Chinese researchers have detected the H5N1 strain of the highly pathogenic bird flu virus in brain tissues of a brown crake that was found dead in Zongyang county, where a human bird flu case was reported last year.
A gene sequencing analysis has shown the virus detected in a dead bird was 99.6 percent homologous with the virus separated from the human bird flu patient, Ministry of Agriculture quoted a report released by a state lab for avian flu research.
The dead bird was found by Guo Fusheng, a researcher with the ministry's animal quarantine institute, in a pond close to where the bird flu patient lives.

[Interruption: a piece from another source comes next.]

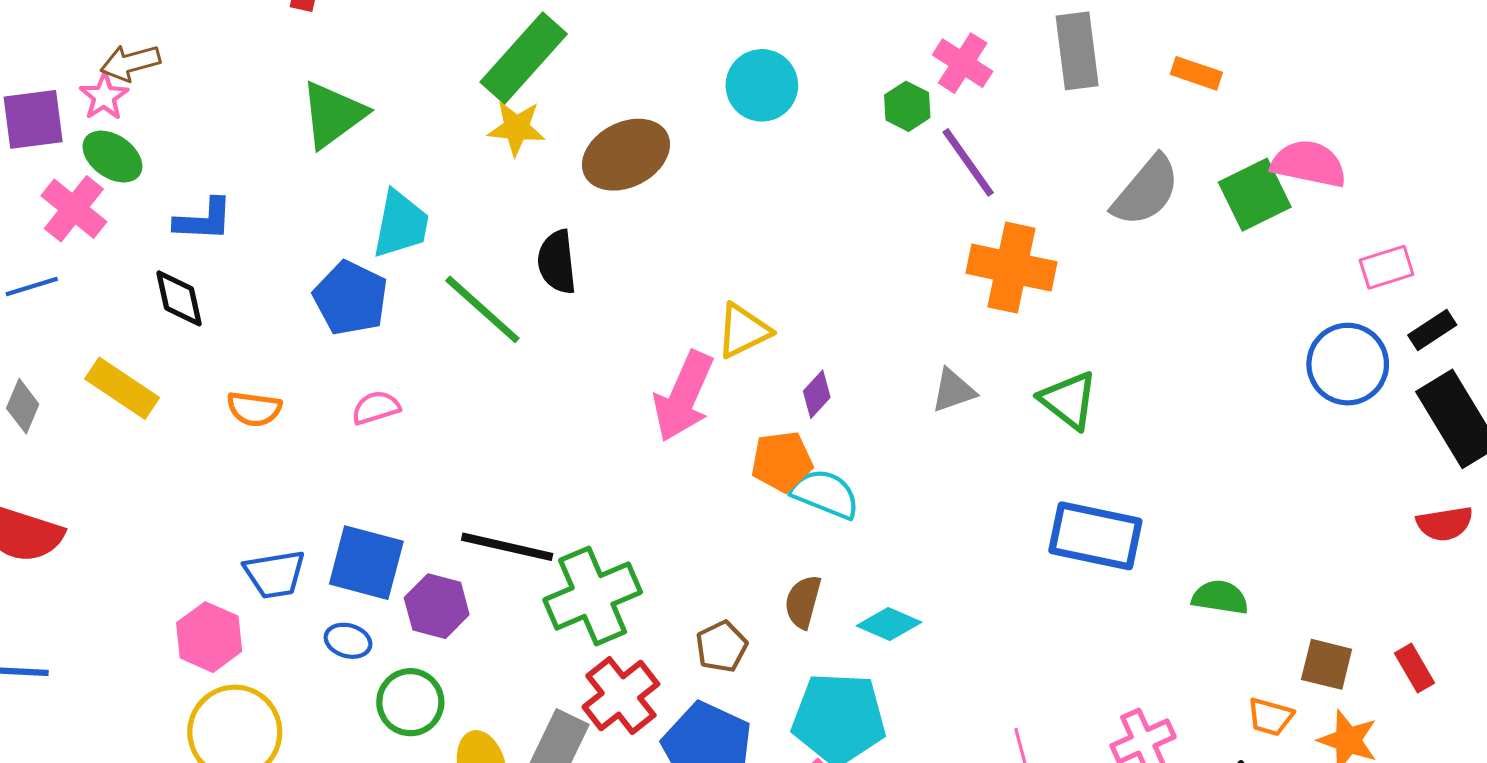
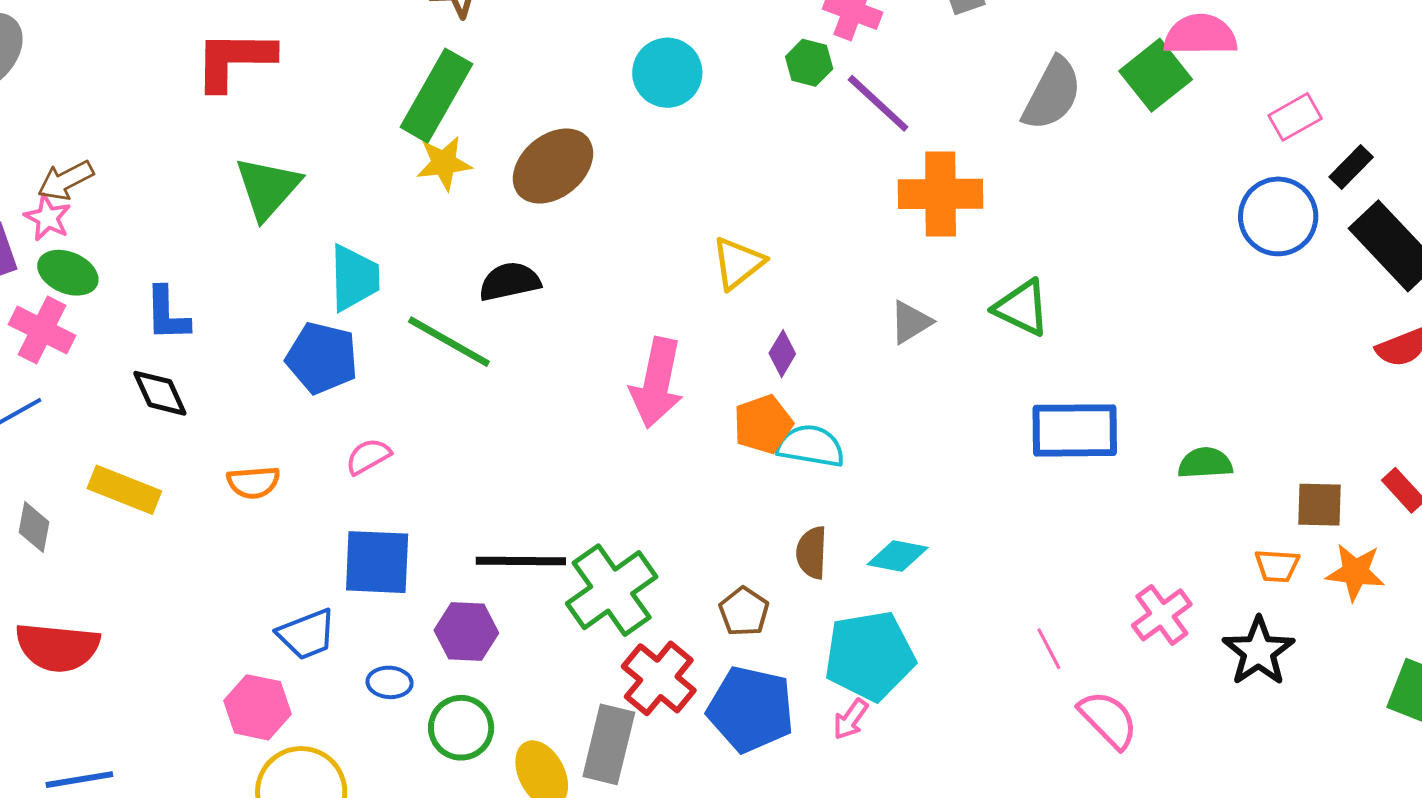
blue L-shape: (204, 220) -> (167, 314), turned 98
black semicircle: (557, 262) -> (510, 282), turned 96
yellow triangle: (743, 331) -> (738, 263), moved
blue square: (366, 563) -> (377, 562), moved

Experts say local farmers are in close contacts with the wild bird and its droppings. Once the infectant enters their respiratory or digestive systems, they become susceptible to the bird-borne disease.
Brown crake, also known as red-feet crake, lives in rice field and ponds and lays eggs in reeds and wetlands. The bird is found in many areas south of the Yangtze and east of Guangxi Zhuang Autonomous Region and Guizhou Province, as well as the northeastern part of Vietnam, said zoologists with the Chinese Academy of Sciences.